Incest is an eternal taboo but it seems the resurgence—think Bates Motel, Boardwalk Empire, Bored to Death, Game of Thrones, Dexter, Six Feet Under, Arrested Development, Sons of Anarchy and more—is utilised to push what little boundaries are left in an otherwise desensitised ‘civilised’ society. In a good program, this tension can help develop characters and propel narratives while becoming a question of moral relativity. Where love blossoms is no one’s fault – and for Cathy and Chris, trapped in the attic, it’s impossible for us to understand their burdens; we empathise with their clouded teen minds mingling with adolescent lust but the added imprisonment and constant cruelty is alien to most, so who are we to judge what they cling to in order to survive? It definitely adds to the direness of their situation.

When questioned about this trend, HBO president of programming reasoned that television creators are “drawn to areas that are rife with conflict and drama.” Audiences are affected and do react to this subject matter, particularly when these incestuous relationships are manipulative, abusive or non-consensual.

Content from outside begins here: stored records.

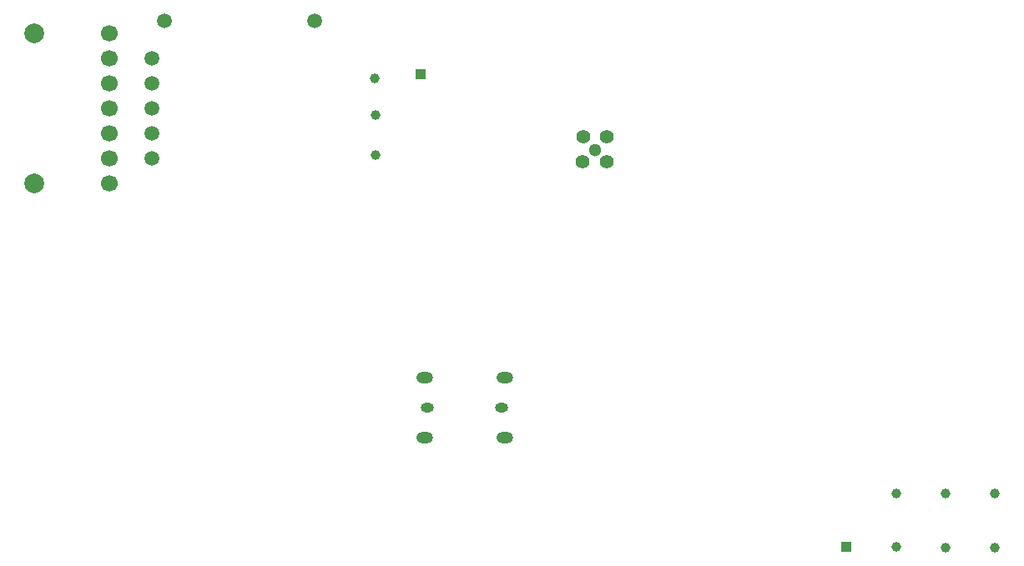
<source format=gts>
%TF.GenerationSoftware,KiCad,Pcbnew,8.0.8*%
%TF.CreationDate,2025-02-16T18:41:10+09:00*%
%TF.ProjectId,PCB,5043422e-6b69-4636-9164-5f7063625858,rev?*%
%TF.SameCoordinates,Original*%
%TF.FileFunction,Soldermask,Top*%
%TF.FilePolarity,Negative*%
%FSLAX46Y46*%
G04 Gerber Fmt 4.6, Leading zero omitted, Abs format (unit mm)*
G04 Created by KiCad (PCBNEW 8.0.8) date 2025-02-16 18:41:10*
%MOMM*%
%LPD*%
G01*
G04 APERTURE LIST*
%ADD10C,1.000000*%
%ADD11R,1.000000X1.000000*%
%ADD12C,1.400000*%
%ADD13C,1.300000*%
%ADD14C,2.000000*%
%ADD15C,1.700000*%
%ADD16C,1.500000*%
%ADD17O,1.700000X1.200000*%
%ADD18O,1.350000X0.950000*%
G04 APERTURE END LIST*
D10*
%TO.C,TP2*%
X179000000Y-102400000D03*
%TD*%
%TO.C,TP10*%
X126200000Y-62600000D03*
%TD*%
%TO.C,TP3*%
X184000000Y-102500000D03*
%TD*%
D11*
%TO.C,TP11*%
X130800000Y-54400000D03*
%TD*%
D10*
%TO.C,TP8*%
X126100000Y-54800000D03*
%TD*%
%TO.C,TP4*%
X189000000Y-102500000D03*
%TD*%
%TO.C,TP5*%
X179000000Y-97000000D03*
%TD*%
D12*
%TO.C,U4*%
X149650000Y-63300000D03*
X149650000Y-60800000D03*
D13*
X148450000Y-62100000D03*
D12*
X147250000Y-60800000D03*
X147200000Y-63300000D03*
%TD*%
D14*
%TO.C,U1*%
X91580000Y-50260000D03*
X91580000Y-65500000D03*
D15*
X99200000Y-50260000D03*
X99200000Y-52800000D03*
X99200000Y-55340000D03*
X99200000Y-57880000D03*
X99200000Y-60420000D03*
X99200000Y-62960000D03*
X99200000Y-65500000D03*
%TD*%
D10*
%TO.C,TP7*%
X189000000Y-97000000D03*
%TD*%
%TO.C,TP6*%
X184000000Y-97000000D03*
%TD*%
D11*
%TO.C,TP1*%
X174000000Y-102400000D03*
%TD*%
D16*
%TO.C,U5*%
X120000000Y-49000000D03*
X104760000Y-49000000D03*
X103490000Y-52810000D03*
X103490000Y-55350000D03*
X103490000Y-57890000D03*
X103490000Y-60430000D03*
X103490000Y-62970000D03*
%TD*%
D10*
%TO.C,TP9*%
X126200000Y-58600000D03*
%TD*%
D17*
%TO.C,J1*%
X139350000Y-91370000D03*
X139350000Y-85230000D03*
D18*
X139025000Y-88300000D03*
X131475000Y-88300000D03*
D17*
X131240000Y-91370000D03*
X131240000Y-85230000D03*
%TD*%
M02*

</source>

While incest in Flowers is consensual, the generational damage and familial abuse is at once unintentional and deliberate.

In the a recent episode from season three of Girls, Richard E Grant’s character spouted, “Take time to reflect on the issues that your daddy had with his daddy, and his daddy, and his daddy before him and every daddy that’s been going on before that daddy!” And the original Flowers in the Attic book did this, rather traumatically, for mummys and daddys and siblings. Sadly, the Lifetime telemovie fails to be so intense.